BEGIN Given information
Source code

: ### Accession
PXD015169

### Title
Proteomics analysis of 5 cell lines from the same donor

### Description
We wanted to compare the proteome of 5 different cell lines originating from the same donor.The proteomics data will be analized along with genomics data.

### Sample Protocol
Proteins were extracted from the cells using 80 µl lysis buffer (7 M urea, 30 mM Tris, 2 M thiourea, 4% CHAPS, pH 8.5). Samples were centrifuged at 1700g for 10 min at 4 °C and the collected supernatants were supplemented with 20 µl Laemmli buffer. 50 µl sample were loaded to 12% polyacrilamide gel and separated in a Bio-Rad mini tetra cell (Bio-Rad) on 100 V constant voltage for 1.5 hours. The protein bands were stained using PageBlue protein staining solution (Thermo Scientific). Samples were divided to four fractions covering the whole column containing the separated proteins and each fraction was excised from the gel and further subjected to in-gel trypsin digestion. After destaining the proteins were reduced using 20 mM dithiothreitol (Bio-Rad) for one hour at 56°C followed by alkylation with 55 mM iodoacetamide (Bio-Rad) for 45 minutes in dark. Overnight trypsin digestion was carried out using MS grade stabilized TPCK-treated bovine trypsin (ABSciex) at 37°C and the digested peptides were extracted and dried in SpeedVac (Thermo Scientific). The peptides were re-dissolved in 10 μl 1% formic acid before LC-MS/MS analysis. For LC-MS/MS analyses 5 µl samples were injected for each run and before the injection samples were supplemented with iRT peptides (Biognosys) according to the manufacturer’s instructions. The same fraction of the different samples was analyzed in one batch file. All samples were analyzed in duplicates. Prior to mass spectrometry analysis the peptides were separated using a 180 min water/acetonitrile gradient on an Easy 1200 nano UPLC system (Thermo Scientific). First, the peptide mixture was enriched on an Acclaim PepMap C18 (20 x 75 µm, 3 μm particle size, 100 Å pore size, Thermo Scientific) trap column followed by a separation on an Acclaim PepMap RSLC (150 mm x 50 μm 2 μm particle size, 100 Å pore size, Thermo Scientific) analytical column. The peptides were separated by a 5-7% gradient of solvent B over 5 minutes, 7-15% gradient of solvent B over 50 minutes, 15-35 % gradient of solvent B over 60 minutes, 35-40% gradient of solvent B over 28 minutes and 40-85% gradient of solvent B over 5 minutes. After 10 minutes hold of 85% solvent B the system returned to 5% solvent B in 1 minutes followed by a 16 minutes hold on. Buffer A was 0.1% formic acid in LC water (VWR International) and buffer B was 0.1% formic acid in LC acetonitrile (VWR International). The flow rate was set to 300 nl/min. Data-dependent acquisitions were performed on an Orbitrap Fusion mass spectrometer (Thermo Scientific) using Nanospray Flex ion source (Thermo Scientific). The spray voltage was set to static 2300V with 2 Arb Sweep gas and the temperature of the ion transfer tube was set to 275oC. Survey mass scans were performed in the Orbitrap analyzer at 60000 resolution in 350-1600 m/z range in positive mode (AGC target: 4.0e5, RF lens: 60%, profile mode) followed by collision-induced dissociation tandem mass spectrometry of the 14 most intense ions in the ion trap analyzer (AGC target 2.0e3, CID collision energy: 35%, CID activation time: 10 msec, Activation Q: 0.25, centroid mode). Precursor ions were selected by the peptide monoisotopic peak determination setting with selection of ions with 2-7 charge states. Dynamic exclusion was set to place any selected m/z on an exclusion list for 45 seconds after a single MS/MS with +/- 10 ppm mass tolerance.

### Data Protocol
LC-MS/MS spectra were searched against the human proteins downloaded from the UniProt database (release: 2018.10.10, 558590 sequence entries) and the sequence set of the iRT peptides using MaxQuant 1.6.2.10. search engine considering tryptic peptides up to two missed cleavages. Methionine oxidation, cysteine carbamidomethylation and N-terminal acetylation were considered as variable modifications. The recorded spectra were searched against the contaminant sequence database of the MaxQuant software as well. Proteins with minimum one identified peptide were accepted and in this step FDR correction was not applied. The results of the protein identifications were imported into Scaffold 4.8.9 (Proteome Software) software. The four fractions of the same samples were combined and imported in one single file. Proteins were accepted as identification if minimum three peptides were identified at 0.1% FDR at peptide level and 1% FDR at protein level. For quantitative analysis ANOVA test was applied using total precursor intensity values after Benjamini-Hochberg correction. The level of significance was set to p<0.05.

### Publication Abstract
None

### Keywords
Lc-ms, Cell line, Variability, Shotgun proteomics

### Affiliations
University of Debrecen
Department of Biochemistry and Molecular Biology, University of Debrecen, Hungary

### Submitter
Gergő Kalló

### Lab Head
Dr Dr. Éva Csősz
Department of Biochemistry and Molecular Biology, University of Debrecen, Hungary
END Given information
BEGIN Given information
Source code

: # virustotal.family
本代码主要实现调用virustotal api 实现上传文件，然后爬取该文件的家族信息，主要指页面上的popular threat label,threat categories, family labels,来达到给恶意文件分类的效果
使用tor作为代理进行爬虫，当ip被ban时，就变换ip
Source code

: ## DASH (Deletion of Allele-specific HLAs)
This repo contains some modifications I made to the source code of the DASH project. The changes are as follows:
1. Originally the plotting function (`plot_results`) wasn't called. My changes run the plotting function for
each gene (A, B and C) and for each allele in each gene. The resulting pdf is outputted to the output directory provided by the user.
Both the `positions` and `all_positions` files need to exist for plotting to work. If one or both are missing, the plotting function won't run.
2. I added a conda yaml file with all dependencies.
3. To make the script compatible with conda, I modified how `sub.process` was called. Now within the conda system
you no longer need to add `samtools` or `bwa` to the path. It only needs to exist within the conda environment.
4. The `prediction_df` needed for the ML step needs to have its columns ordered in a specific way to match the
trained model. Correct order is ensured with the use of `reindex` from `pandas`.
END Given information
-- The task --
The answer must be a single number: the count of lines above that contain the word "needs".

-- Expected answer --
2